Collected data

------------------------------------------------

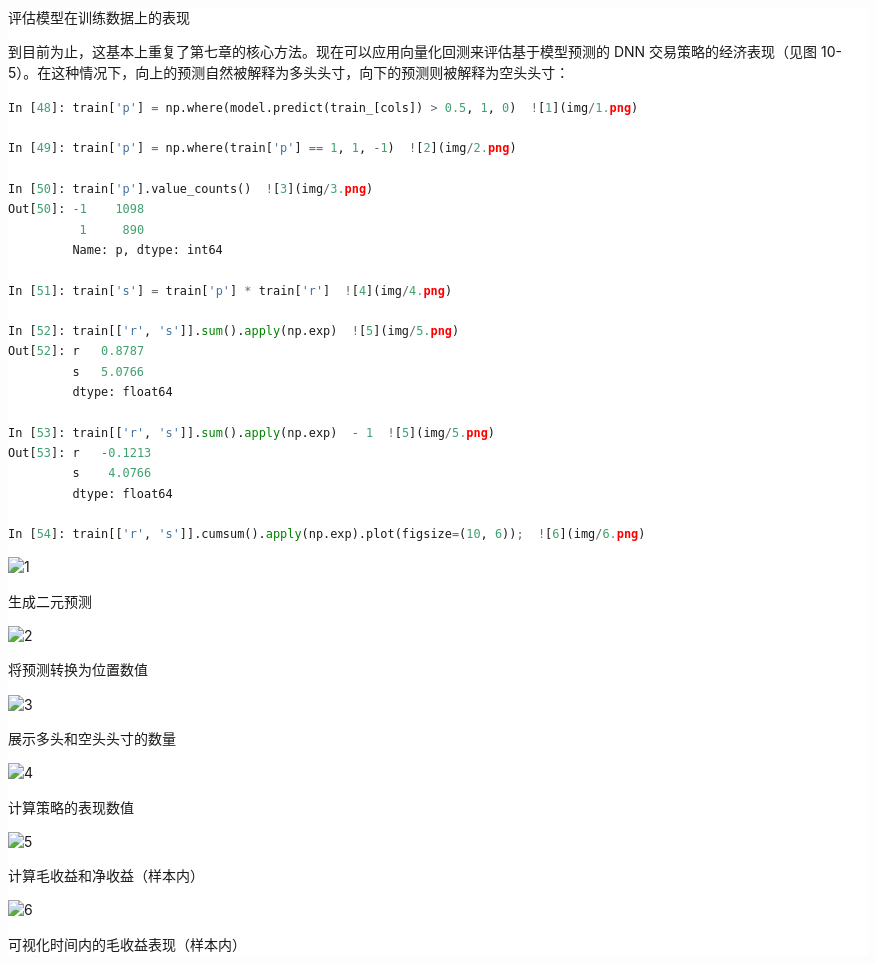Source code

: 评估模型在训练数据上的表现

到目前为止，这基本上重复了第七章的核心方法。现在可以应用向量化回测来评估基于模型预测的 DNN 交易策略的经济表现（见图 10-5）。在这种情况下，向上的预测自然被解释为多头头寸，向下的预测则被解释为空头头寸：

```py
In [48]: train['p'] = np.where(model.predict(train_[cols]) > 0.5, 1, 0)  ![1](img/1.png)

In [49]: train['p'] = np.where(train['p'] == 1, 1, -1)  ![2](img/2.png)

In [50]: train['p'].value_counts()  ![3](img/3.png)
Out[50]: -1    1098
          1     890
         Name: p, dtype: int64

In [51]: train['s'] = train['p'] * train['r']  ![4](img/4.png)

In [52]: train[['r', 's']].sum().apply(np.exp)  ![5](img/5.png)
Out[52]: r   0.8787
         s   5.0766
         dtype: float64

In [53]: train[['r', 's']].sum().apply(np.exp)  - 1  ![5](img/5.png)
Out[53]: r   -0.1213
         s    4.0766
         dtype: float64

In [54]: train[['r', 's']].cumsum().apply(np.exp).plot(figsize=(10, 6));  ![6](img/6.png)
```

![1](img/#co_vectorized_backtesting_CO8-1)

生成二元预测

![2](img/#co_vectorized_backtesting_CO8-2)

将预测转换为位置数值

![3](img/#co_vectorized_backtesting_CO8-3)

展示多头和空头头寸的数量

![4](img/#co_vectorized_backtesting_CO8-4)

计算策略的表现数值

![5](img/#co_vectorized_backtesting_CO8-5)

计算毛收益和净收益（样本内）

![6](img/#co_vectorized_backtesting_CO8-7)

可视化时间内的毛收益表现（样本内）
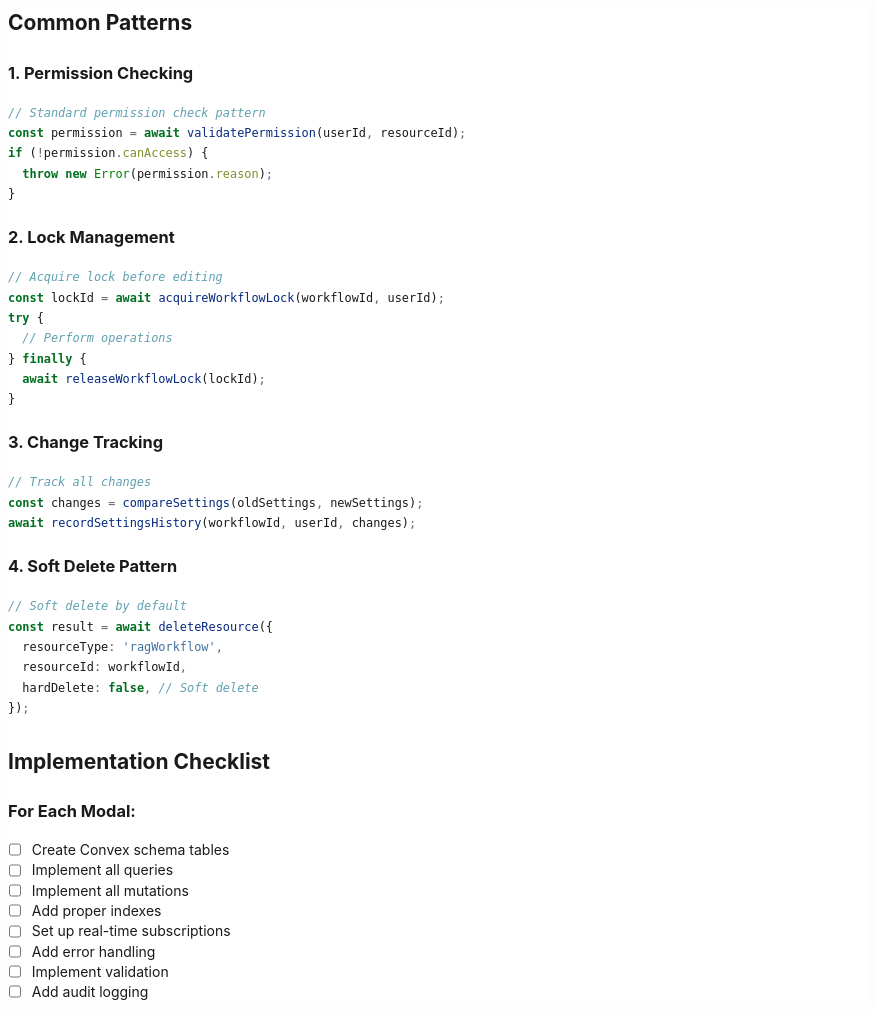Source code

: ## Common Patterns

### 1. Permission Checking
```typescript
// Standard permission check pattern
const permission = await validatePermission(userId, resourceId);
if (!permission.canAccess) {
  throw new Error(permission.reason);
}
```

### 2. Lock Management
```typescript
// Acquire lock before editing
const lockId = await acquireWorkflowLock(workflowId, userId);
try {
  // Perform operations
} finally {
  await releaseWorkflowLock(lockId);
}
```

### 3. Change Tracking
```typescript
// Track all changes
const changes = compareSettings(oldSettings, newSettings);
await recordSettingsHistory(workflowId, userId, changes);
```

### 4. Soft Delete Pattern
```typescript
// Soft delete by default
const result = await deleteResource({
  resourceType: 'ragWorkflow',
  resourceId: workflowId,
  hardDelete: false, // Soft delete
});
```

## Implementation Checklist

### For Each Modal:
- [ ] Create Convex schema tables
- [ ] Implement all queries
- [ ] Implement all mutations
- [ ] Add proper indexes
- [ ] Set up real-time subscriptions
- [ ] Add error handling
- [ ] Implement validation
- [ ] Add audit logging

------------------------------------------------

**Aim of the exercise**
The expected result is a copy of each line in the records where "changes" appears.

**Expected output**
// Track all changes
const changes = compareSettings(oldSettings, newSettings);
await recordSettingsHistory(workflowId, userId, changes);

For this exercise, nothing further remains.